The error message `channel 3: open failed: administratively prohibited: open failed` typically appears when trying to use SSH tunneling (port forwarding) and the server is not configured to allow this or is actively blocking it.
Here’s how to fix it:
1. Server Configuration:
- First and foremost, make sure your SSH server is configured to allow tunneling. Edit your `sshd_config` (usually found in `/etc/ssh/` on most Linux distributions).
- Find the line that says `AllowTcpForwarding` and change its value to `yes`.
- If the line doesn’t exist, you can add `AllowTcpForwarding yes` at the bottom.
- Save the file and restart the SSH server. On most systems, you can do this with `sudo service ssh restart` or `sudo systemctl restart sshd`.
2. Client Configuration:
- Ensure that you’re using the correct SSH command for tunneling. If you’re trying to set up a local port forwarding, the command generally looks like this: `ssh -L [local port]:[remote address]:[remote port] [SSH server]`.
- For example: `ssh -L 8080:localhost:80 [email protected]` would forward your local port `8080` to port `80` on the server.
3. Firewall Settings:
Check the firewall settings on both the client and server side. Ensure that the ports you’re trying to forward are not being blocked by a firewall.
4. Check Server Logs:
The server’s SSH log can provide more insight into why the connection is being prohibited. You can usually find this in `/var/log/auth.log` or `/var/log/secure` depending on your distribution. Look for any error messages or warnings related to `sshd`.
5. MaxStartups Parameter:
If many concurrent connections are being made to the SSH server, the `MaxStartups` parameter in `sshd_config` might be causing the issue. This parameter defines the maximum number of concurrent unauthenticated connections to the SSH daemon. You can increase this number or adjust the settings to allow more connections.
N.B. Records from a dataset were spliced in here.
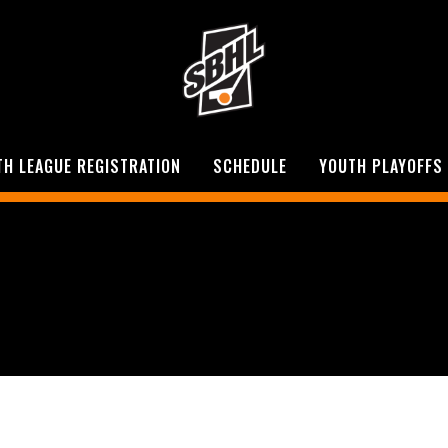
TH LEAGUE REGISTRATION
SCHEDULE
YOUTH PLAYOFFS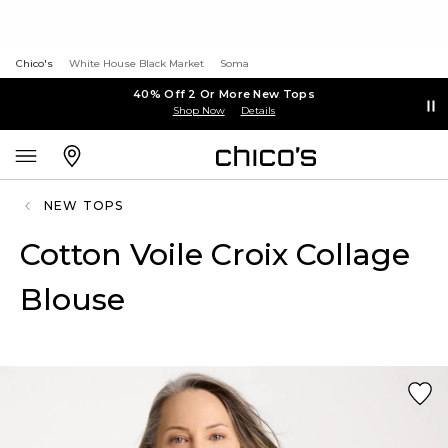
Chico's
White House Black Market
Soma
40% Off 2 Or More New Tops
Shop Now
Details
NEW TOPS
Cotton Voile Croix Collage
Blouse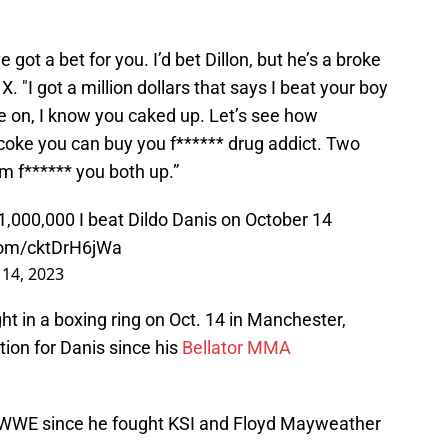
e got a bet for you. I’d bet Dillon, but he’s a broke
X. "I got a million dollars that says I beat your boy
 on, I know you caked up. Let’s see how
 coke you can buy you f****** drug addict. Two
m f****** you both up.”
$1,000,000 I beat Dildo Danis on October 14
.com/cktDrH6jWa
14, 2023
ht in a boxing ring on Oct. 14 in Manchester,
ition for Danis since his
Bellator MMA
 WWE since he fought KSI and Floyd Mayweather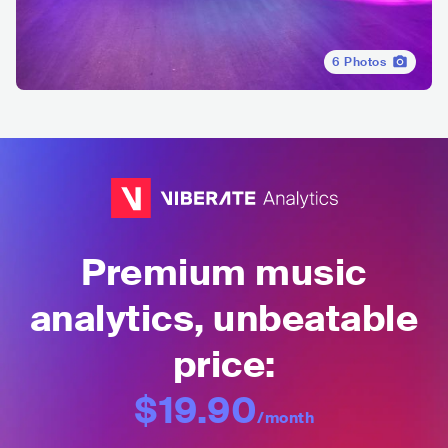
6
Photos
Premium music
analytics, unbeatable
price:
$19.90
/month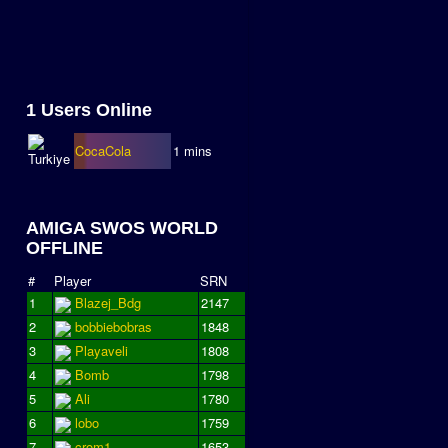
1 Users Online
CocaCola
1 mins
AMIGA SWOS WORLD
OFFLINE
#
Player
SRN
1
Blazej_Bdg
2147
2
bobbiebobras
1848
3
Playaveli
1808
4
Bomb
1798
5
Ali
1780
6
lobo
1759
7
crom1
1653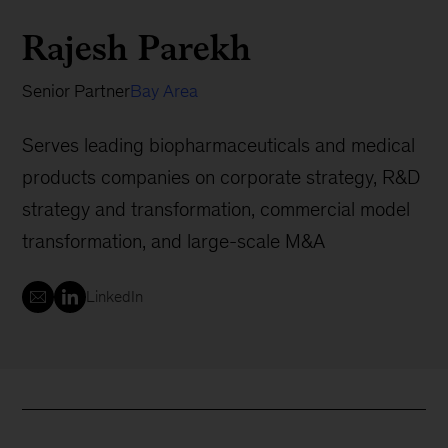
Rajesh Parekh
Senior Partner
Bay Area
Serves leading biopharmaceuticals and medical
products companies on corporate strategy, R&D
strategy and transformation, commercial model
transformation, and large-scale M&A
LinkedIn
6. Other Policies & Security Tools:
If you’re working in a controlled environment, there might be additional security policies or tools in place that block certain types of traffic or actions. For instance, tools like `SELinux` or `AppArmor` might restrict SSH operations. Check their configurations and logs for any potential issues.
After making any changes, always remember to test the connection again. If the problem persists, try to get more detailed error messages or logs to help pinpoint the exact issue.